Nina was sipping at yet another cup of black coffee. “What do you mean?”
“People. These people. They don’t understand very much. Their knowledge is mostly constrained.”
“You feel you know more than them already. I suppose you do.”
“I do. The Wide, the Chord of Souls. You.”
Nina brushed her long hair back behind her ear, a surprisingly vulnerable gesture. “After just a couple of days, too. Imagine how much I understand after much, much longer.”
“You haven’t told me when you were born.”
“You’d never believe me.”
“I believe that you’re immortal.”
“Do you?”
Scott nodded. He stared into her eyes. Yes, I believe.
“But deep down, you can’t believe it. It’s been only two days, Scott. You’ve seen and heard a lot, but your conditioning—”
“I was conditioned by Papa.”
Nina looked away and smiled. “Of course,” she said. “I sometimes forget.” Scott was
not sure whether there was a mocking tone there or not. She had a way of making him feel so inferior, an insect in the protection of a hawk.
“What about the others?” he asked. “Tell me about them. Are they all like you? Or are most of them mad, like Old Man?”
“Madness is relative,” she said. “You have to have something to compare it to. We’re unique.”
“You’re sure you’re the only ones?
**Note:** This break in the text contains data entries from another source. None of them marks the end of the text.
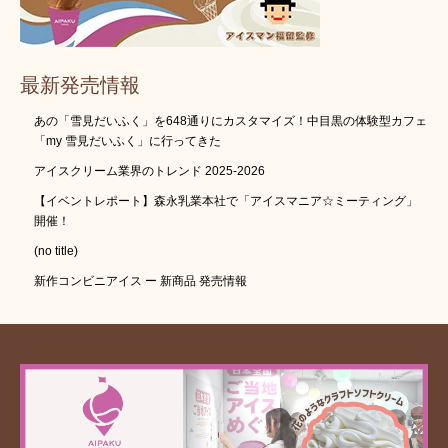
最新発売情報
あの「雪見だいふく」を648通りにカスタマイズ！中目黒の体験型カフェ
「my 雪見だいふく」に行ってきた
アイスクリーム業界のトレンド 2025-2026
【イベントレポート】森永乳業本社で「アイスマニア☆ミーティング」
開催！
(no title)
新作コンビニアイス ー 新商品 発売情報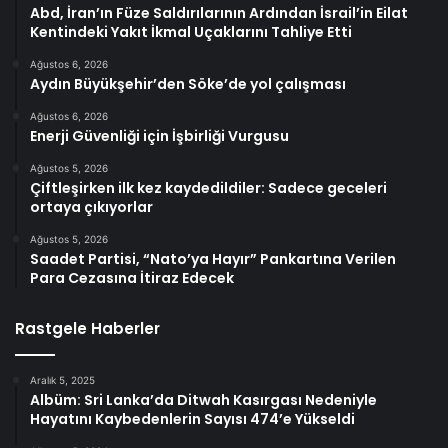
Abd, İran’ın Füze Saldırılarının Ardından İsrail’in Eilat
Kentindeki Yakıt İkmal Uçaklarını Tahliye Etti
Ağustos 6, 2026
Aydın Büyükşehir’den Söke’de yol çalışması
Ağustos 6, 2026
Enerji Güvenliği için İşbirliği Vurgusu
Ağustos 5, 2026
Çiftleşirken ilk kez kaydedildiler: Sadece geceleri
ortaya çıkıyorlar
Ağustos 5, 2026
Saadet Partisi, “Nato’ya Hayır” Pankartına Verilen
Para Cezasına İtiraz Edecek
Rastgele Haberler
Aralık 5, 2025
Albüm: Sri Lanka’da Ditwah Kasırgası Nedeniyle
Hayatını Kaybedenlerin Sayısı 474’e Yükseldi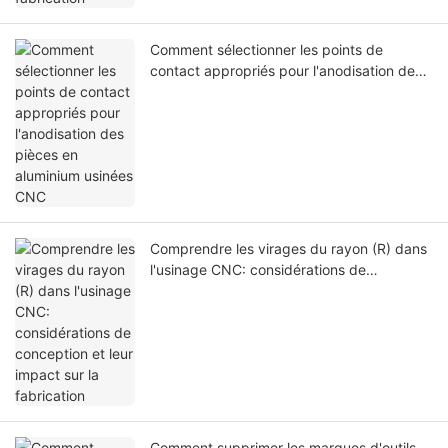
Comment sélectionner les points de
contact appropriés pour l'anodisation des
pièces en aluminium usinées CNC
Comprendre les virages du rayon (R) dans
l'usinage CNC: considérations de
conception et leur impact sur la fabrication
Comment supprimer les marques d'outils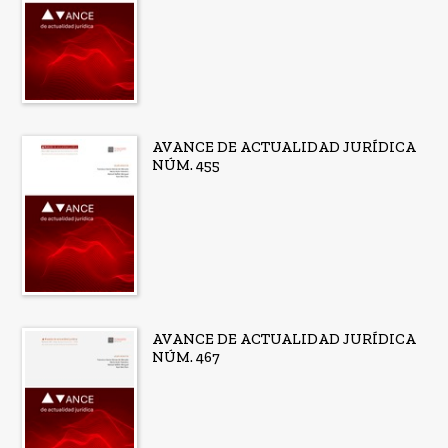
AVANCE DE ACTUALIDAD JURÍDICA
NÚM. 455
AVANCE DE ACTUALIDAD JURÍDICA
NÚM. 467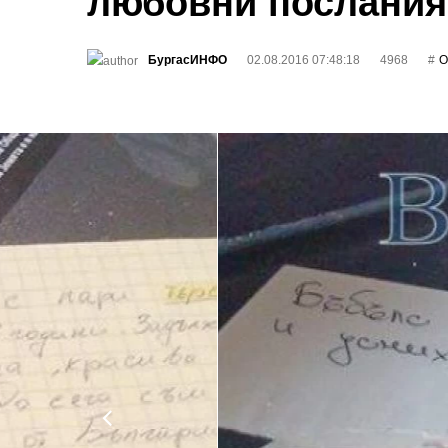
любовни послания 
БургасИНФО
02.08.2016 07:48:18
4968
О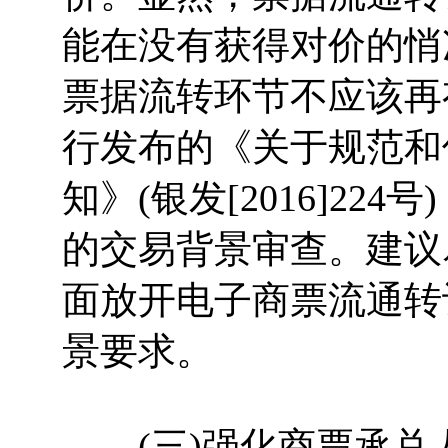
能在没有获得对价的悄
票据流转环节不应该再
行发布的《关于规范和
知》(银发[2016]2
的交易背景审查。建议
面放开电子商票流通转
景要求。
(三)强化商票承兑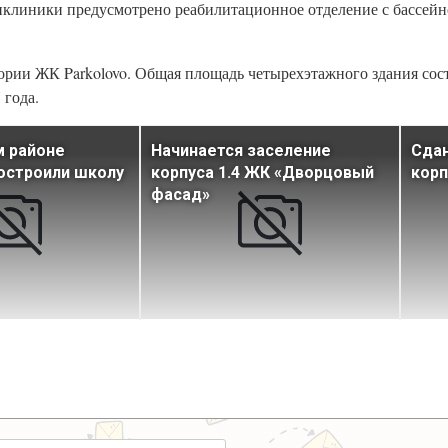
иклиники предусмотрено реабилитационное отделение с бассей
ории ЖК Parkolovo. Общая площадь четырехэтажного здания соста
 года.
м районе
Начинается заселение
Сдан
остроили школу
корпуса 1.4 ЖК «Дворцовый
корп
фасад»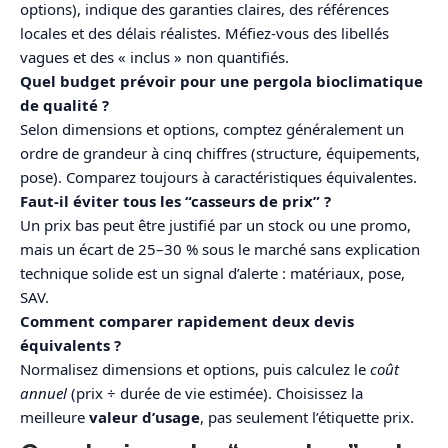
options), indique des garanties claires, des références
locales et des délais réalistes. Méfiez-vous des libellés
vagues et des « inclus » non quantifiés.
Quel budget prévoir pour une pergola bioclimatique
de qualité ?
Selon dimensions et options, comptez généralement un
ordre de grandeur à cinq chiffres (structure, équipements,
pose). Comparez toujours à caractéristiques équivalentes.
Faut-il éviter tous les “casseurs de prix” ?
Un prix bas peut être justifié par un stock ou une promo,
mais un écart de 25–30 % sous le marché sans explication
technique solide est un signal d’alerte : matériaux, pose,
SAV.
Comment comparer rapidement deux devis
équivalents ?
Normalisez dimensions et options, puis calculez le
coût
annuel
(prix ÷ durée de vie estimée). Choisissez la
meilleure
valeur d’usage
, pas seulement l’étiquette prix.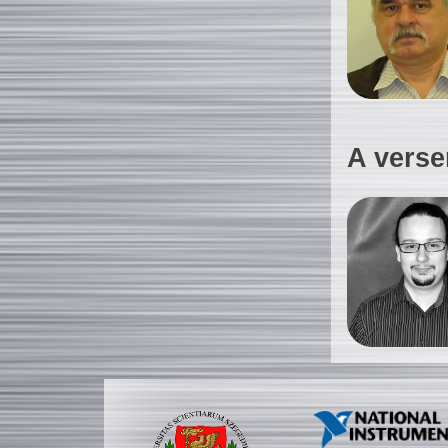
A verse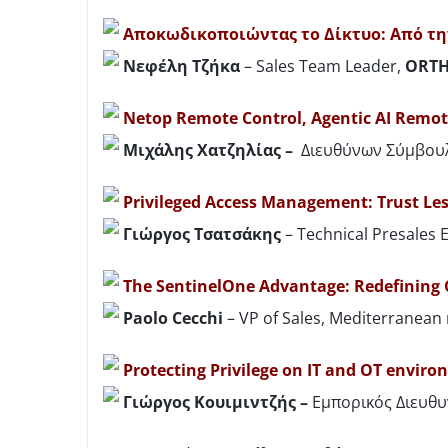
Αποκωδικοποιώντας το Δίκτυο: Από τη
Νεφέλη
Τζήκα
– Sales Team Leader,
ORT
Netop Remote Control, Agentic AI Remot
Μιχάλης Χατζηλίας –
Διευθύνων Σύμβου
Privileged Access Management: Trust Les
Γιώργος
Τσατσάκης
– Technical Presales 
The SentinelOne Advantage: Redefining C
Paolo Cecchi
– VP of Sales, Mediterranean
Protecting Privilege on IT and OT envir
Γιώργος Κουιμιντζής –
Εμπορικός Διευθυ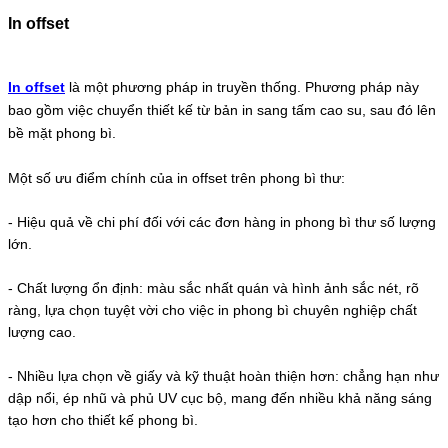
In offset
In offset
là một phương pháp in truyền thống. Phương pháp này
bao gồm việc chuyển thiết kế từ bản in sang tấm cao su, sau đó lên
bề mặt phong bì.
Một số ưu điểm chính của in offset trên phong bì thư:
- Hiệu quả về chi phí đối với các đơn hàng in phong bì thư số lượng
lớn.
-
Chất lượng ổn định: màu sắc nhất quán và hình ảnh sắc nét, rõ
ràng, lựa chọn tuyệt vời cho việc in phong bì chuyên nghiệp chất
lượng cao.
-
Nhiều lựa chọn về giấy và kỹ thuật hoàn thiện hơn: chẳng hạn như
dập nổi, ép nhũ và phủ UV cục bộ, mang đến nhiều khả năng sáng
tạo hơn cho thiết kế phong bì.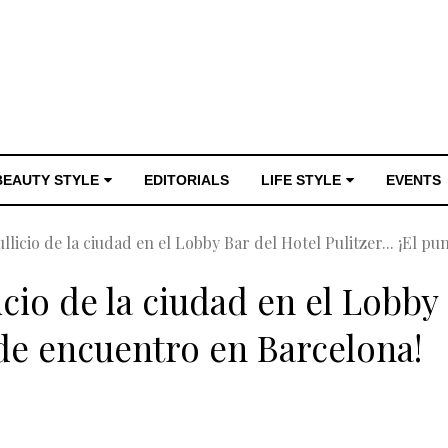
BEAUTY STYLE
EDITORIALS
LIFE STYLE
EVENTS
llicio de la ciudad en el Lobby Bar del Hotel Pulitzer... ¡El 
cio de la ciudad en el Lobby
o de encuentro en Barcelona!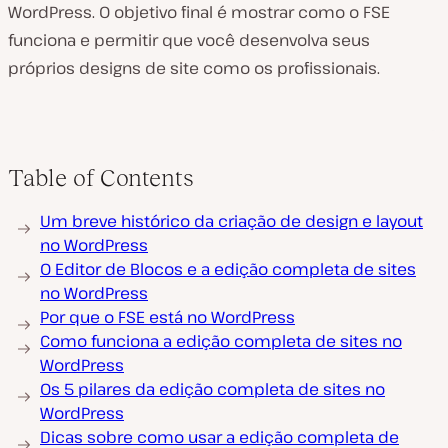
WordPress. O objetivo final é mostrar como o FSE
funciona e permitir que você desenvolva seus
próprios designs de site como os profissionais.
Table of Contents
Um breve histórico da criação de design e layout
no WordPress
O Editor de Blocos e a edição completa de sites
no WordPress
Por que o FSE está no WordPress
Como funciona a edição completa de sites no
WordPress
Os 5 pilares da edição completa de sites no
WordPress
Dicas sobre como usar a edição completa de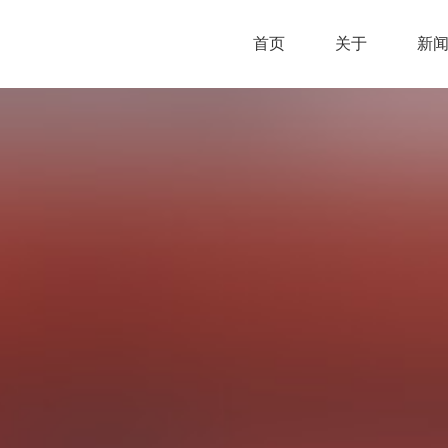
首页
关于
新
首页
关于
新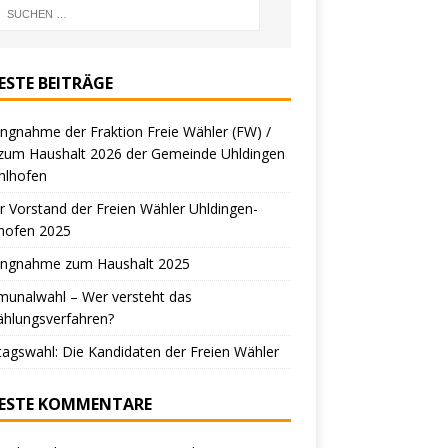
ESTE BEITRÄGE
ungnahme der Fraktion Freie Wähler (FW) /
zum Haushalt 2026 der Gemeinde Uhldingen
hlhofen
 Vorstand der Freien Wähler Uhldingen-
hofen 2025
lungnahme zum Haushalt 2025
unalwahl – Wer versteht das
ählungsverfahren?
tagswahl: Die Kandidaten der Freien Wähler
ESTE KOMMENTARE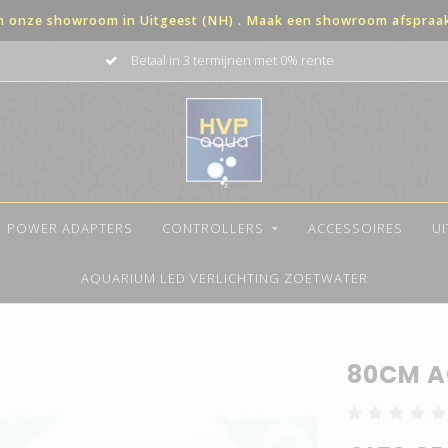
in onze showroom in Uitgeest (NH) . Maak een showroom afspraak 
al in 3 termijnen met 0% rente
POWER ADAPTERS
CONTROLLERS
ACCESSOIRES
U
AQUARIUM LED VERLICHTING ZOETWATER
80CM A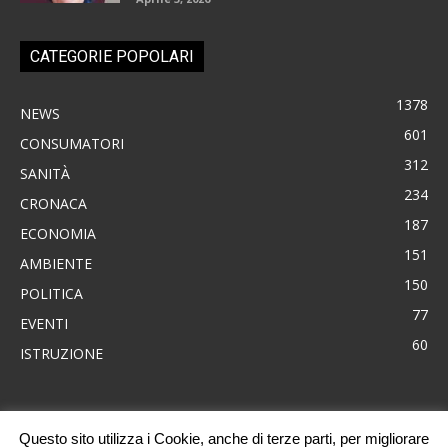
CATEGORIE POPOLARI
1378
NEWS
601
CONSUMATORI
312
SANITÀ
234
CRONACA
187
ECONOMIA
151
AMBIENTE
150
POLITICA
77
EVENTI
60
ISTRUZIONE
Questo sito utilizza i Cookie, anche di terze parti, per migliorare
News
Consumatori
Ambiente
Cronaca
Economia
Eventi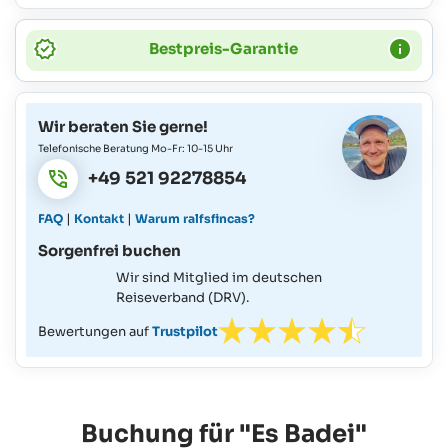
Bestpreis-Garantie
Wir beraten Sie gerne!
Telefonische Beratung Mo-Fr: 10-15 Uhr
+49 521 92278854
|
|
FAQ
Kontakt
Warum ralfsfincas?
Sorgenfrei buchen
Wir sind Mitglied im deutschen
Reiseverband (DRV).
Bewertungen auf
Trustpilot
Buchung für "Es Badei"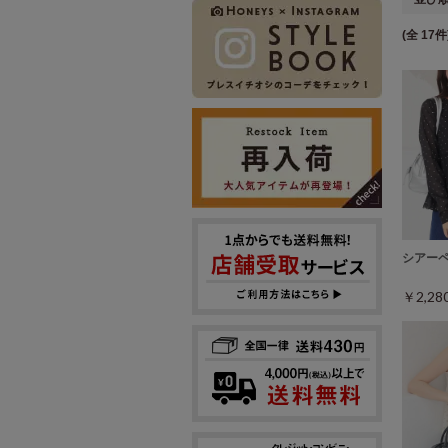
(全 17件
シアー
￥2,2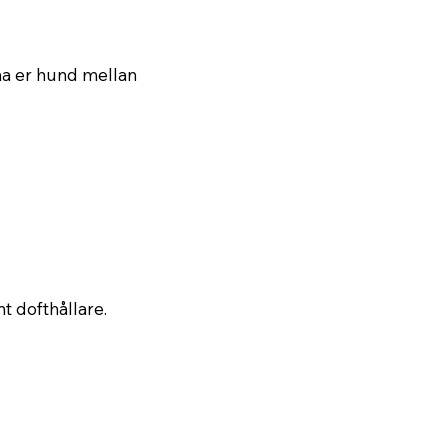
äna er hund mellan
t dofthållare.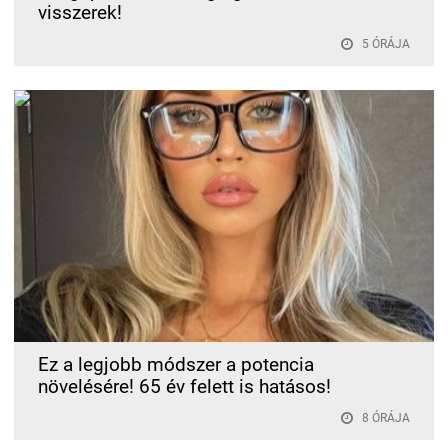
visszerek!
5 ÓRÁJA
Ez a legjobb módszer a potencia
növelésére! 65 év felett is hatásos!
8 ÓRÁJA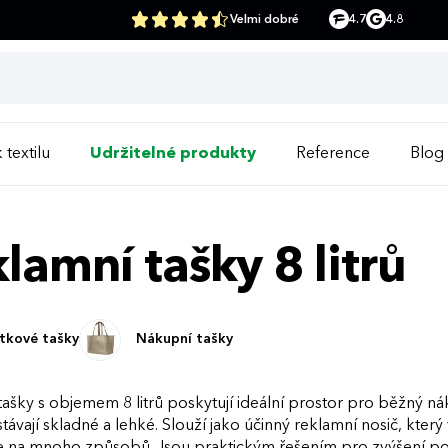
Velmi dobré
4.7
4.8
 textilu
Udržitelné produkty
Reference
Blog
lamní tašky 8 litrů
tkové tašky
Nákupní tašky
ašky s objemem 8 litrů poskytují ideální prostor pro běžný ná
távají skladné a lehké. Slouží jako účinný reklamní nosič, kte
te na mnoho způsobů. Jsou praktickým řešením pro zvýšení pov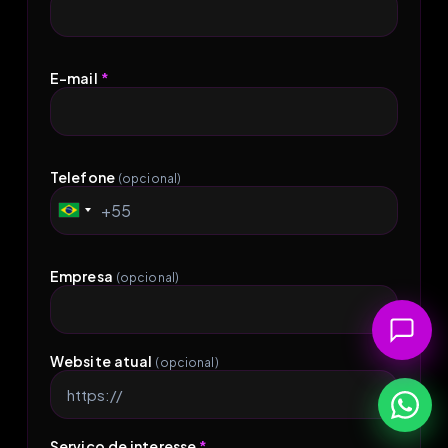
E-mail
*
Telefone
(opcional)
+55
Brazil
+55
Empresa
(opcional)
Website atual
(opcional)
Serviço de interesse
*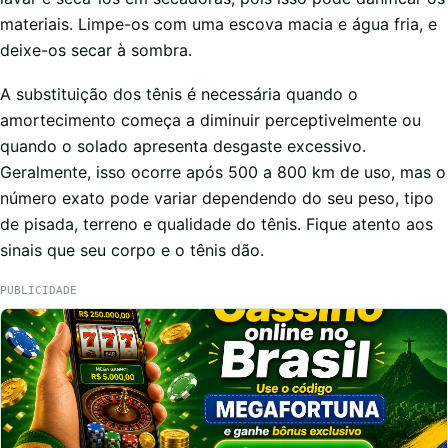
materiais. Limpe-os com uma escova macia e água fria, e
deixe-os secar à sombra.
A substituição dos tênis é necessária quando o
amortecimento começa a diminuir perceptivelmente ou
quando o solado apresenta desgaste excessivo.
Geralmente, isso ocorre após 500 a 800 km de uso, mas o
número exato pode variar dependendo do seu peso, tipo
de pisada, terreno e qualidade do tênis. Fique atento aos
sinais que seu corpo e o tênis dão.
PUBLICIDADE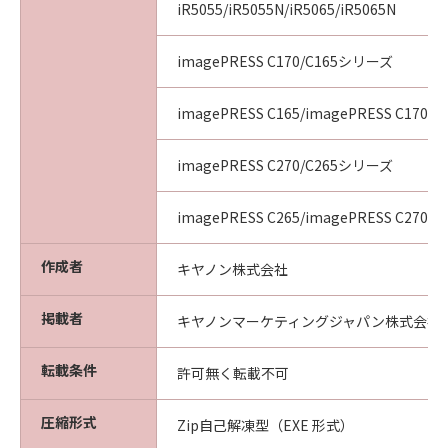
iR5055/iR5055N/iR5065/iR5065N
imagePRESS C170/C165シリーズ
imagePRESS C165/imagePRESS C170
imagePRESS C270/C265シリーズ
imagePRESS C265/imagePRESS C270
作成者
キヤノン株式会社
掲載者
キヤノンマーケティングジャパン株式会社
転載条件
許可無く転載不可
圧縮形式
Zip自己解凍型（EXE 形式）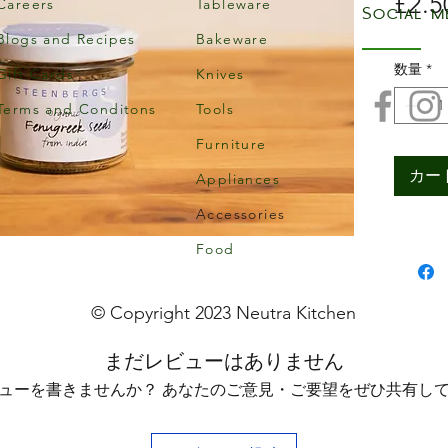
£2.5
Careers
Tableware
Social m
Blogs and Recipes
Bakeware
数量
*
Gift Cards
Knives
Terms and Conditons
Tools
Furniture
カー
Appliances
Accessories
Food
© Copyright 2023 Neutra Kitchen
まだレビューはありません
ューを書きませんか？ あなたのご意見・ご要望をぜひ共有し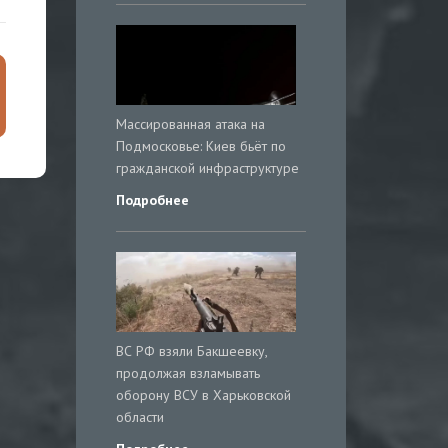
Массированная атака на
Подмосковье: Киев бьёт по
гражданской инфраструктуре
Подробнее
ВС РФ взяли Бакшеевку,
продолжая взламывать
оборону ВСУ в Харьковской
области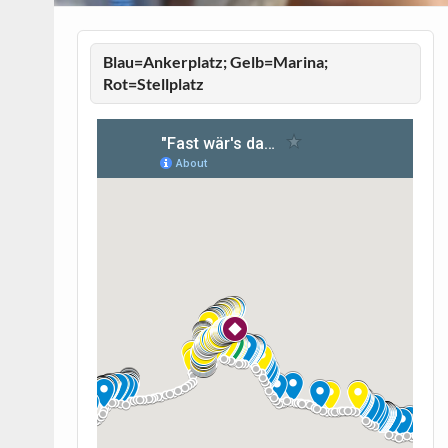
Blau=Ankerplatz; Gelb=Marina;
Rot=Stellplatz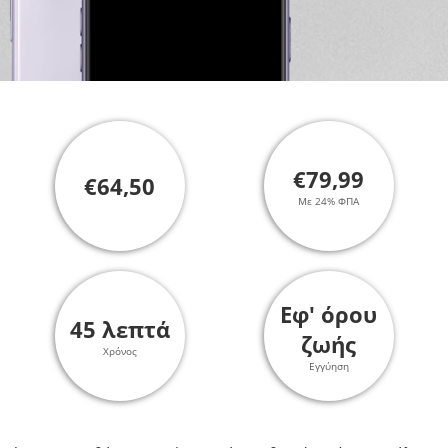
€79,99
€64,50
Με 24% ΦΠΑ
Εφ' όρου
45 λεπτά
ζωής
Χρόνος
Εγγύηση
Twelve immortals, and you’re sure you’re unique? Nature can’t like that.”
“I’m sure it doesn’t. And yes, I’m sure. We’ve had a long time to look for others.”
“Who told you what to write in that book?”
“I’ve already said, you can never know. No one can. It would change everything. A change that rapid and extreme would mean the end.”
“God?”
Her expression gave him nothing.
“If it was God, and the book is proof of His existence . . . I don’t know, maybe proof would be a good thing. If everyone knew He was there, maybe the world would be a better place.”
Nina took another drink of coffee.
“Well . . .” Scott drained his drink and stood to get another. He looked around the pub. A family sat in one corner, parents trying to keep their kids occupied while their dinner was prepared. A few couples were sitting here and there, a scattering of lonely men drinking lonesome pints, and a large family group sat around the other side of the bar, playing some sort of quiz and enjoying one another’s company. It was an attractive place, but laced with the trappings of chaindom: stock menus, familiar wood and chrome fittings, and pointless beams newly cut to look old. “I’ll get us another drink,” he said. “And then I’d like to hear about the others. If that’s okay with you.” He walked across to the bar without waiting for Nina’s reply.
I want to hear, because one of them has Helen.
“What can I get you?” The barman glanced across at Nina, then back at Scott.
“Abbott, and a black coffee, please.”
And I think she already knows which one it might be.
“Here on holiday?”
“No.”
“Right.” The barman looked at Nina again as he poured the pint, eyes twitching up and down as he sized her up.